In this conversation with HousingWire’s Allison LaForgia, TrustEngine CEO Bob Jennings shares why the company’s focus is not just on expanding MortgageCoach’s reach, but on making it easier for more loan officers to use it effectively. He outlined a strategy centered on tighter workflow integration, stronger borrower education and practical AI, all focused on helping lenders improve pull-through, deepen borrower relationships and position loan officers as far more than salespeople.
“The product was definitely built with top LOs in mind,” he said. “The more typical LO producers, they see a tool like that, and they get intimidated by it, and so we needed to take that intimidation away.”
For Jennings, that starts with integration. “The primary focus in doing that is really making sure that MortgageCoach is integrated into their tech stack and into their workflow,” he said, pointing in particular to the company’s integration with ICE and a “one-touch experience.”
He added that future versions will go even further, with automated creation of the MortgageCoach total cost analysis “every time a credit is pulled,” so it can be “delivered automatically to the borrower.”
Jennings also said lenders are intensely focused on pull-through and borrower engagement. “One of the biggest challenges that lenders have is pull-through,” he said, noting that some lenders take “anywhere from like 9 to 18 months” to move a lead to an application. One lender, he said, described “72 different touch points in between that.”
The risk, Jennings said, is that lenders wind up “basically just competing on rate,” which can cause the relationship to collapse.
That is where MortgageCoach matters most. “It’s such a fantastic tool in elevating the position of the LO from beyond a salesperson to more of an advisor,” he said. “We’ve done some studies with our lenders where we’re looking at 30% better conversion rates.”

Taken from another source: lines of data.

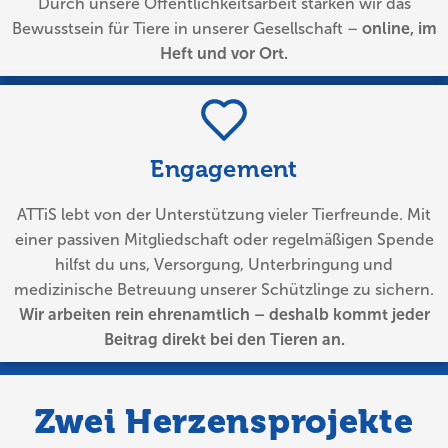
Durch unsere Öffentlichkeitsarbeit stärken wir das
Bewusstsein für Tiere in unserer Gesellschaft –
online, im
Heft und vor Ort.
Engagement
ATTiS lebt von der Unterstützung vieler Tierfreunde. Mit
einer passiven Mitgliedschaft oder regelmäßigen Spende
hilfst du uns, Versorgung, Unterbringung und
medizinische Betreuung unserer Schützlinge zu sichern.
Wir arbeiten rein ehrenamtlich – deshalb kommt jeder
Beitrag direkt bei den Tieren an.
Zwei Herzensprojekte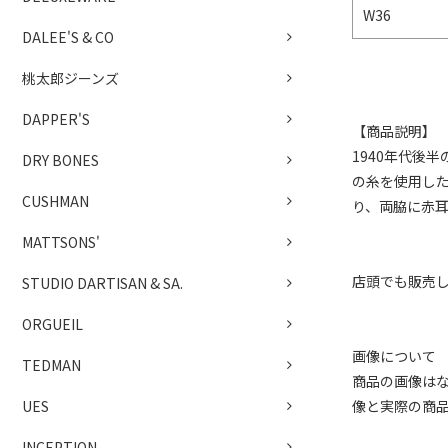
W36
DALEE'S & CO
桃太郎ジーンズ
DAPPER'S
【商品説明】
1940年代後
DRY BONES
の糸を使用した
CUSHMAN
り、両脇に赤
MATTSONS'
店頭でも販売
STUDIO DARTISAN & SA.
ORGUEIL
画像について
TEDMAN
商品の画像は
像と実際の商
UES
INCEPTION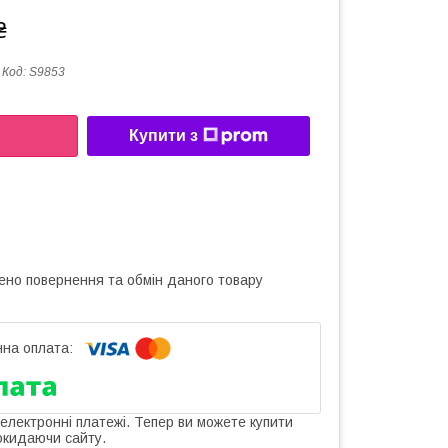
₴
Код:
S9853
Купити з
ено повернення та обмін даного товару
 електронні платежі. Тепер ви можете купити
окидаючи сайту.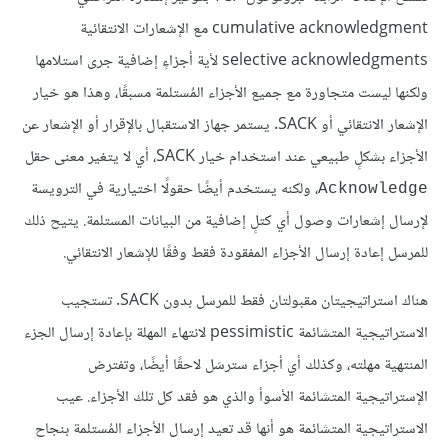
cumulative acknowledgment مع الإشعارات الانتقائية
selective acknowledgments لأية أجزاءٍ إضافية جرى استلامها
ولكنها ليست متجاورة مع جميع الأجزاء المُستلمة مسبقًا، وهذا هو خيار
الإشعار الانتقائي أو SACK. يستمر جهاز الاستقبال بالإقرار أو الإشعار عن
الأجزاء بشكلٍ طبيعي عند استخدام خيار SACK، أي لا يتغير معنى حقل
، ولكنه يستخدم أيضًا حقولًا اختيارية في الترويسة
Acknowledge
لإرسال إشعارات وصول أي كتلٍ إضافية من البيانات المستلمة. يتيح ذلك
للمرسل إعادة إرسال الأجزاء المفقودة فقط وفقًا للإشعار الانتقائي.
هناك استراتيجيتان مقبولتان فقط للمرسل بدون SACK. تستجيب
الاستراتيجية المتشائمة pessimistic لانتهاء المهلة بإعادة إرسال الجزء
المنتهية مهلته، وكذلك أي أجزاء سترسَل لاحقًا أيضًا، وتفترض
الإستراتيجية المتشائمة الأسوأ والذي هو فقد كل تلك الأجزاء. عيب
الاستراتيجية المتشائمة هو أنها قد تعيد إرسال الأجزاء المُستلمة بنجاح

Jennings warned that consumers are becoming “dangerously savvy with tools like ChatGPT or Claude or any other LLM (Large Language Model),” and that those tools can create “this false sense of knowledge and empowerment” while sometimes delivering inaccurate information.
“Allowing borrowers to exist in the wild like this is really a pretty serious and monumental challenge that lenders are going to have to overcome,” he said.
In his view, MortgageCoach gives lenders and loan officers the ability to have “those intelligent conversations with the borrower and steer them away from this self-education in the wild west.”
Looking ahead, Jennings said TrustEngine is investing in CRM and point-of-sale integrations, along with AI that is useful rather than performative. “It’s practical,” he said. “It’s thinking about what can actually be consumed by our customers.”
He said TrustEngine is building recommendation and advice tools for loan officers, borrower-facing LLM functionality for common questions, and AI APIs that lenders can use “in a way that’s practical.”
Success, he said, means scale: with about 12,000 loan officers on the platform today, Jennings said he sees “no reason why” MortgageCoach should not become “ubiquitous,” with “30, 40, 50,000 LOs using our platform” in the next few years.